I often get DMs from WSO monkeys, usually early in their career, asking what IR and capital raising for PE funds is like. I thought I'd answer a few common questions.  I have the unique position of having worked in real estate PE (4 years), growth capital (4 years), and then IR (against my will, for 7 years). 

  1. Will deal folks give you much respect?

Generally no. The two functions are totally different, but they are both pretty difficult. Many deal folks think IR is easy. It certainly is less intellectually difficult, but it's quite challenging to source, qualify, and develop LP leads.
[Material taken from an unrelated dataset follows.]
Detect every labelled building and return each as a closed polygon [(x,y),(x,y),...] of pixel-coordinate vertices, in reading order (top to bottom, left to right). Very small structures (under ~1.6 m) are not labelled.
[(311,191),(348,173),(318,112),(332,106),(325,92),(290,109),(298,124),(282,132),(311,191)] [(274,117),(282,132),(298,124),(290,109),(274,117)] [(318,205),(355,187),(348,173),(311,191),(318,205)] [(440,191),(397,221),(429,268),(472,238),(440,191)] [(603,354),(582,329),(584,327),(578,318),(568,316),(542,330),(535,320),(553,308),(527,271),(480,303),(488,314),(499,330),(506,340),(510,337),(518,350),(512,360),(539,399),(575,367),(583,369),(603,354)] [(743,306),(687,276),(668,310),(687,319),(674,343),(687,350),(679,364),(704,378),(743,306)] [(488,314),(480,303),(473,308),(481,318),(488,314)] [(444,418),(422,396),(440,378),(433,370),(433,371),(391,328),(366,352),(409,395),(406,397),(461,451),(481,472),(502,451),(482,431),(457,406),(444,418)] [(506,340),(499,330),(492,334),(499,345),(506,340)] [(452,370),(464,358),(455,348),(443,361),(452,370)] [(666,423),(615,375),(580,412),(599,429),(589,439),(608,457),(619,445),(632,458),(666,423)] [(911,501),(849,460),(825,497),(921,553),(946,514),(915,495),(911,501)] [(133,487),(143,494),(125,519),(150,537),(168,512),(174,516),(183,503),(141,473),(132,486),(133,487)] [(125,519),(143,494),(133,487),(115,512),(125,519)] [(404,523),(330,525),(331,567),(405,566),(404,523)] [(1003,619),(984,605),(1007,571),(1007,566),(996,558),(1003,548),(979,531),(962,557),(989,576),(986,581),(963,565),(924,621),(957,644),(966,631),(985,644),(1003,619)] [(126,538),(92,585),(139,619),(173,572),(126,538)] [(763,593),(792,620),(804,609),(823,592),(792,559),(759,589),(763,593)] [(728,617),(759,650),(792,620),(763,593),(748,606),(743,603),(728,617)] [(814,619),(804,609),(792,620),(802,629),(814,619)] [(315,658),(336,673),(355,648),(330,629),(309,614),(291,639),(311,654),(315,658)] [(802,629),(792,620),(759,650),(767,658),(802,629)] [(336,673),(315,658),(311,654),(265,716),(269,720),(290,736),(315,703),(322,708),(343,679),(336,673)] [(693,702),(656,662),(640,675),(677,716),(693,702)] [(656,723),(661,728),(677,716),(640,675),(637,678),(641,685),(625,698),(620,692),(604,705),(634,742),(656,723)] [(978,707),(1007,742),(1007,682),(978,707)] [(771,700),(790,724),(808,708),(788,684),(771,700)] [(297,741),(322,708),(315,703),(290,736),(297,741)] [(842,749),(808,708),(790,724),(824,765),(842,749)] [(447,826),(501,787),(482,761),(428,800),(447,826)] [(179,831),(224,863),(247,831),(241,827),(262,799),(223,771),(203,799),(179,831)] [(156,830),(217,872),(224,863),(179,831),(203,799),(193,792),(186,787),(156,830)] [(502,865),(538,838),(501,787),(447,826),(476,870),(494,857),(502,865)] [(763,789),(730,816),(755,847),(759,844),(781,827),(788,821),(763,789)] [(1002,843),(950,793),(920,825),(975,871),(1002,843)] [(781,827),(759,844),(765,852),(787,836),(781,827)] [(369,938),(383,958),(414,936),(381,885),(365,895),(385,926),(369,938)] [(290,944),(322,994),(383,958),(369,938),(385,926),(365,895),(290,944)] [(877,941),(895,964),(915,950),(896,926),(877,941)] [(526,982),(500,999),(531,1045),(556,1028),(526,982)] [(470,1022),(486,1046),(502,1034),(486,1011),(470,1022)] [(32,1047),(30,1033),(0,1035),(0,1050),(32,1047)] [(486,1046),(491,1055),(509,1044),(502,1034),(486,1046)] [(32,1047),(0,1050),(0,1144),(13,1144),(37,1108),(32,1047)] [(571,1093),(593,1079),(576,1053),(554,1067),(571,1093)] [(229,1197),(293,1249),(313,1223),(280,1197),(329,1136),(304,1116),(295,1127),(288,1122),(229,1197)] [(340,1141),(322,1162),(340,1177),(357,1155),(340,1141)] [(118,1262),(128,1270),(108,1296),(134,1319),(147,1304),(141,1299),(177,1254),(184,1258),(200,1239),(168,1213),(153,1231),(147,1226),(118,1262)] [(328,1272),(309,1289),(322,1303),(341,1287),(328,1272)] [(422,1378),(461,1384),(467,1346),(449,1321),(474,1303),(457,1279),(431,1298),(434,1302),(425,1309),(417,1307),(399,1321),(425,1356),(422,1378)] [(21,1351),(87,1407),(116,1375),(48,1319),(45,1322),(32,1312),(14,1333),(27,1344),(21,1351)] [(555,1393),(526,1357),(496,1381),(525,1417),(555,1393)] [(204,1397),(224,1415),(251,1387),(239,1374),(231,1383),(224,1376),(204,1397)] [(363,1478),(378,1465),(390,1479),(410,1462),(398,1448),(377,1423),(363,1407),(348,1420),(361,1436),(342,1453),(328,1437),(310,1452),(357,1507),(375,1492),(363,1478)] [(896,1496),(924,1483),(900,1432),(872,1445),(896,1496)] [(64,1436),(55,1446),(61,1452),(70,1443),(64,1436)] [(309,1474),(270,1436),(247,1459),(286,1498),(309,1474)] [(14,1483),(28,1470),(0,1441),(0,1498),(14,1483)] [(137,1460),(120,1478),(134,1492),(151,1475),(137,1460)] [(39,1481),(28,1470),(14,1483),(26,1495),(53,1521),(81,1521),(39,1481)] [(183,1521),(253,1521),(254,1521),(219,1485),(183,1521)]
One ends up scouring databases, cold outreach, comparing the LPs of your competitors, hitting conferences and emailing a lot of people. Not intellectually stimulating at all, and admittedly lower-intellect work than deal work, but it's a slog and extremely time consuming just the same. If your firm is really holding you to account for growing AUM, it them becomes very stressful.  Nothing like the MD grilling you about pipeline week after week, and blaming you for slow AUM growth.

  1. Can one move from IR to the deal side?

It's nearly impossible. IR is quicksand. And the skillset is not transferable. Moreover the perception of IR people is not favorable among deal professionals, so making a move is super difficult. 

  1. Comp

Lots of variance on this aspect. Can't comment. I know seasoned IR people working for $1B funds making $150k/year, and I know folks working for $1B+ funds making $1M per year. Most are likely somewhere in the lower end of the spectrum though.

  1. Fun

It is not fun. Fun left life so long ago I wouldn't know what it looked like if I bumped into it on the road.

What about BD roles at funds? Are they just dressed up versions of what IR does? 

 

I’d say no (kind of) - most of the sales people are very long tenured and have built extensive relationships and honestly the team isn’t big. Each person counts and it would be a pain in the ass to fire someone. It seems in this space you cut someone fast if they aren’t working out but to get a sales role you’ve definitely had to show a good track record and the longer you’re there the harder it is to let you go

 

Thanks, appreciate this! Headed towards an IR gig, and I can find little to no consistent numbers on pay & pay growth on IR in PE anywhere, so always appreciate the insights.